En utilisant à l’avenir comme principal levier une réduction des dépenses publiques, sur lesquelles le gouvernement a le plus de contrôle, -4 milliards d’euros sera intégrée au PLFR 2014, dont 1,6 milliards d’euros d’annulation de crédits d’Etat- le Ministre se montre confiant sur la réalisation de ses objectifs. Contrairement à ce qui s’est passé 2013, avec des recettes inférieures aux attentes et une croissance limitée à 0,3 % contre les 0,8 % prévu. Pour, Michel Sapin les prévisions du gouvernement, une croissance de 1% pour 2014, considérée comme trop optimiste par certains, est en outre maintenue.
Interrogé sur les économies attendues grâce à la modification de la carte des régions, Michel Sapin répond qu’il n’y aura pas d’effets immédiats. En revanche, la suppression de la clause générale des compétences conduira à des économies de fait : en supprimant le droit de certaines collectivités à faire des dépenses, elle empêchera les gaspillages induits par le « millefeuille administratif ». La question du bloc communal et intercommunal qui représente « le gros des dépenses » sera aussi primordiale. L’objectif d’économies réalisées grâce à la réforme territoriale pour 2015-2017 sera de 11 milliards d’euros, soit 4 % des dépenses des collectivités territoriales.
Sur le système financier, le Ministre rappelle la nécessité de mener à bien sa « restructuration » pour qu’il contribue au financement de la transition énergétique et aux besoins de l’activité économique.

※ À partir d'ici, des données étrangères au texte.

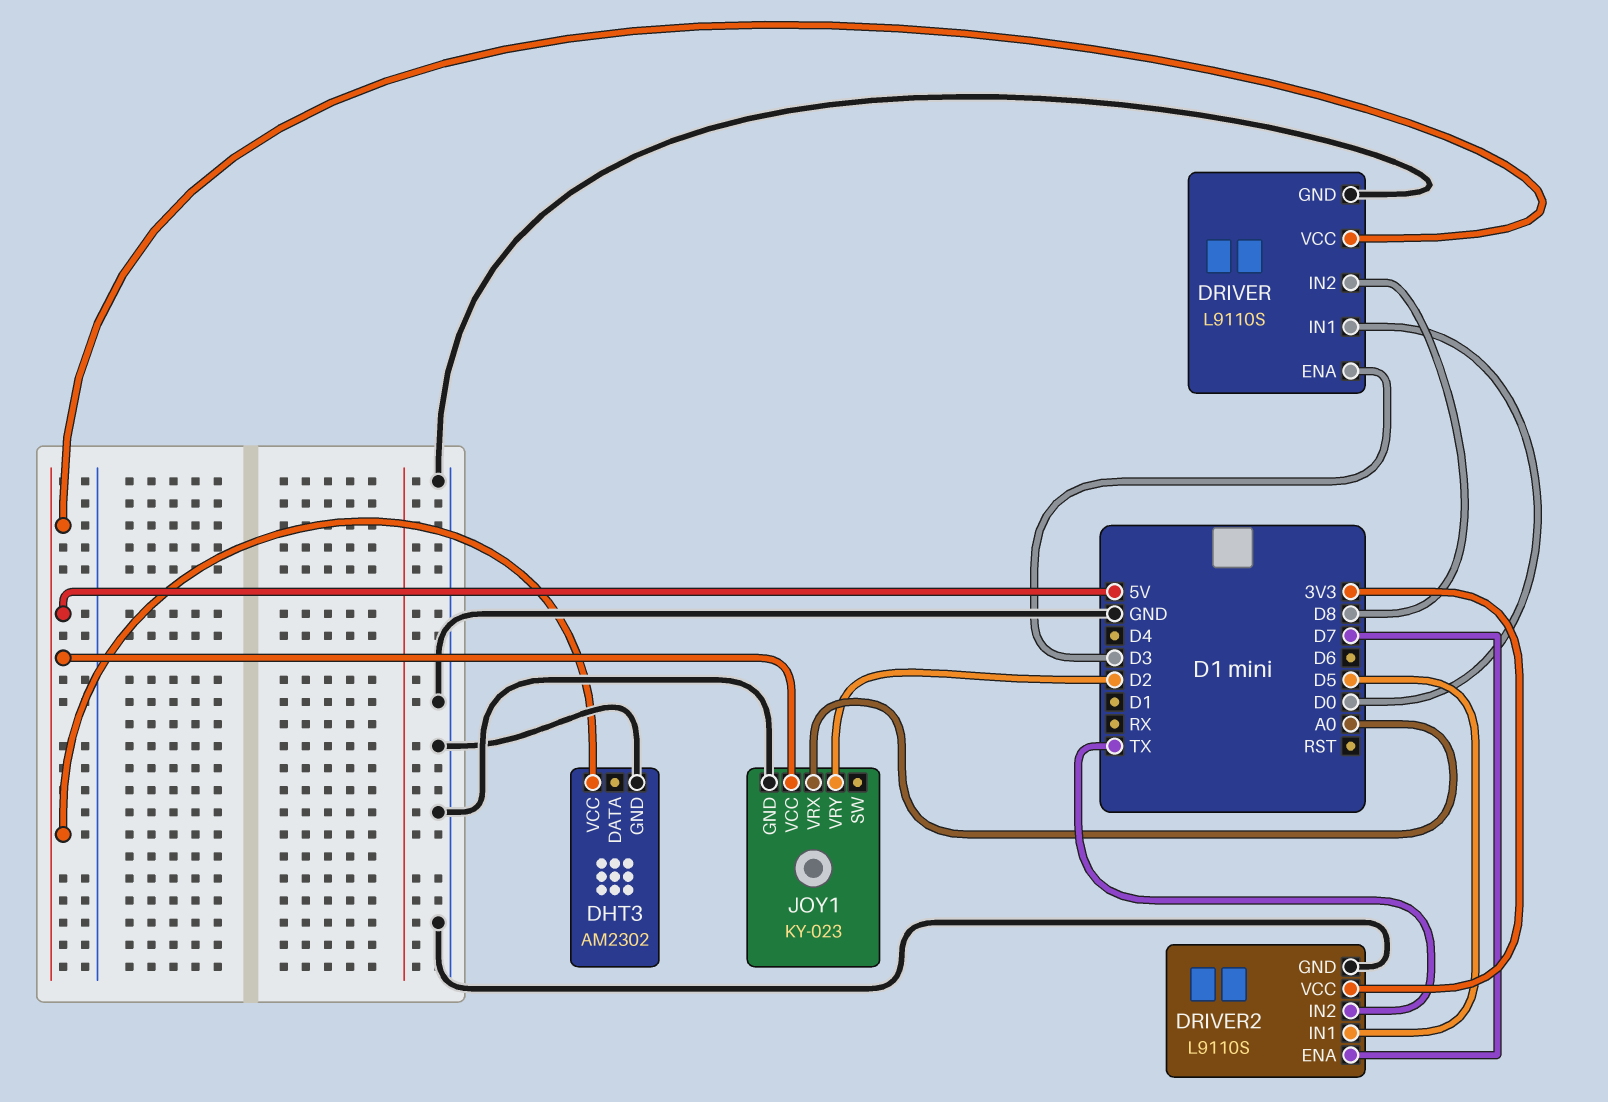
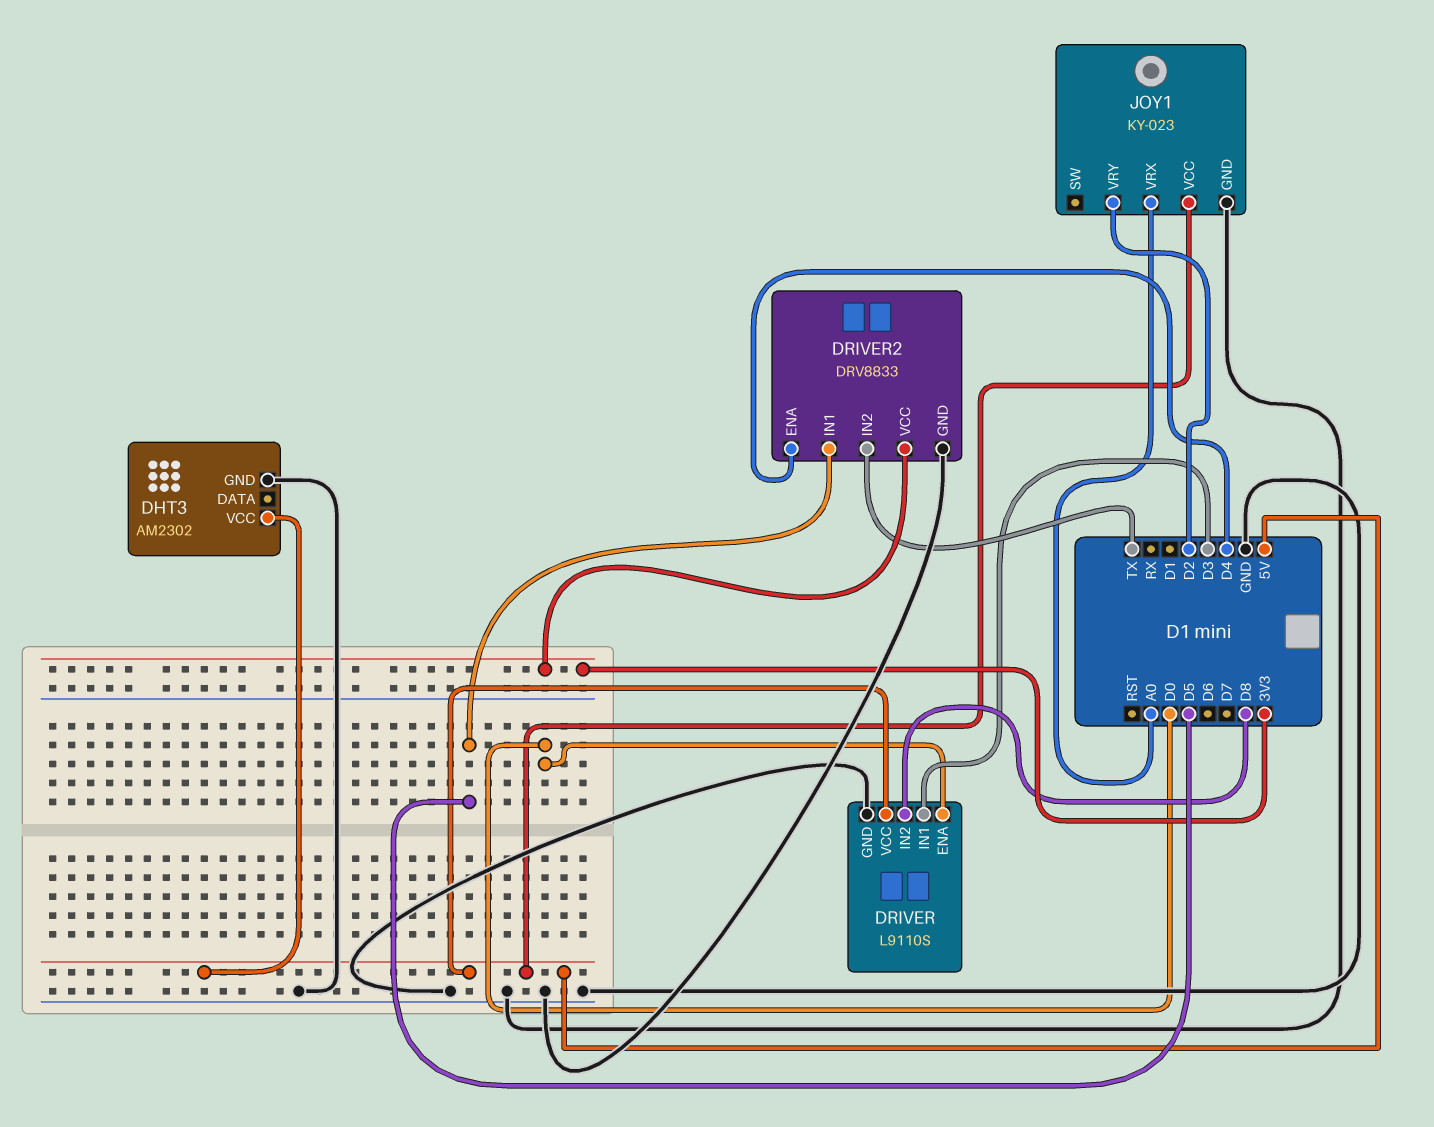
DRIVER pin ENA: D3 -> D0
DRIVER pin IN1: D0 -> D3
DRIVER2: L9110S -> DRV8833
DRIVER2 pin ENA: D7 -> D4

Cela implique une mise en valeur de la « bonne finance ». La taxe sur les transactions financières, « en bonne voie », devrait concourir à la lutte contre « les transactions qui n’apportent rien à l’économie réelle » et constituent un des éléments de déstabilisation du système financier. Le gouvernement français « redira sa détermination » à ce sujet et la nécessité d’une mise en place à l’échelle européenne.
Au lendemain du scrutin européen, Michel Sapin rappelle l’importance de la nomination du président de la Commission pour les orientations économiques et monétaires de l’Union et sur le rôle essentiel de l’’Eurogroupe, notamment sur l’union bancaire qui constitue, pour le ministre, un des moyens de lutte contre la « mauvaise finance »
Enfin, sur les menaces de sanctions financières qui pèsent sur la BNP Paribas, le Ministre souligne l’impératif d’indépendance de la justice américaine dans ce dossier. Mais si la banque a certainement commis « des actes répréhensibles du point de vue de la justice américaine » il souhaite que les sanctions soient établies « dans un cadre équitable ». « Payer pour le passé est légitime, mais payer pour le futur ne le serait pas », conclut-il.